Ben nodded, remembering his feelings of being alone when he finally left the house after being so sick for so long.

It was his birthday. It was a Sunday. 1988. It was a day the survivors would remember all their lives. Ben had started a new book, writing for three hours. It was the first time he’d felt like writing after being stung repeatedly by a swarm of yellow jackets. The stings had dropped him into shock. He did not know at the time how long he’d been out-days, surely. But now he felt fine. The mood was not to last.

He drove into town. Just outside of the small town in Louisiana, Ben cut his eyes to a ditch and jammed on the brakes.

There was a body in the ditch.

Ben inspected the dead man. Dead at least a week-maybe longer. The corpse was stinking and blackened.

He tried his CB. Nothing. He turned on the radio, searching the AM and FM bands. Nothing.

With a feeling of dread settling over him like a pall, Ben drove into town.

There, he found the truth.

“Yes,” he told Gale. “I know the feeling quite well.”

“I guess maybe you do,” Gale said. “But you’re tough. With me, it was different, believe it. Anyway, I finally ran out of food. I went through it like Grant took Atlanta.”

“Sherman,” Ben said automatically.

“Who’s telling this story, anyway?”

“Sorry.”

“I had eaten like a starving person. Ate from fear, I suppose. Gained about ten pounds, at least. I had to leave to find more food. And, I guess, even though I was still scared, I wanted to see what had happened. I just couldn’t believe there had really been a war. Well, my damn car wouldn’t start. I lifted the hood and looked in. Talk about a shock. There wasn’t any motor. I finally figured out the motor was in the rear. I am not mechanically inclined, believe it. What I knew then about engines and stuff was nothing. But I could see where the rats had chewed a lot of wires and things. I sat down by the car and bawled and squalled.

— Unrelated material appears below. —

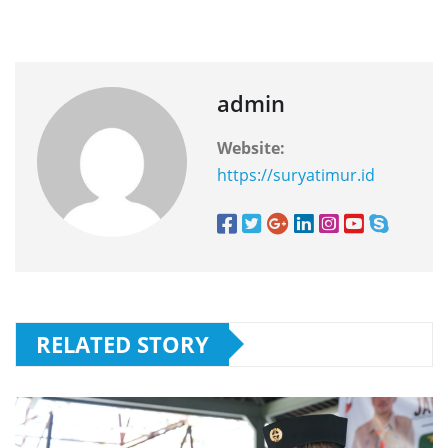
admin
Website:
https://suryatimur.id
RELATED STORY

“I finally got it together and stepped out of the barn. The sunlight blinded me for a few moments. Gave me a headache, too. Then I stepped right on a body. Talk about freaking someone out. I almost lost control at that point. Maybe I did lose control for a time. I ran. Boy, did I run. But it didn’t do any good. There were bodies everywhere. Like in a movie, you know, after a big battle? And animals and birds were eating the dead people. It was the worst thing I had ever seen in my life. Period.

“Well… I stopped at this house-fell down in the front yard would be more like it, collapsed. Then I went inside. Luckily, the shape I was in, emotionally, the house was empty. No people, I mean.

“Ben, I know how you feel about liberals, and my mother and father were liberals, the whole bag. Gun control, civil rights, opposed to capital punishment, everything, you know?”

Ben nodded his head in agreement.

“OK, so they were liberals. But they taught me how to think. They taught me to sit down, be calm and rationalize things out. So that’s what I did. I sat in a chair, calmed myself and thought. I thought myself right into a headache-that’s all I accomplished.”

Ben laughed at the mental picture of her doing so, then he apologized for it.

She smiled. “No, it’s all right, Ben. I feel better finally being able to talk about it. And I understand, really, I do. Looking back, some of the things I did were funny-but not at the time. So I went looking around in this farmhouse. It was set way back from the road, in a bunch of trees, and had been left alone by the looters. I found a rack full of guns. I took out a shotgun and then found a box of shells that said twelve gauge. The double-barrel gun was a twelve gauge-said so on the metal. So I thought: By God, there isn’t anybody going to rape this kid. I’ll get tough.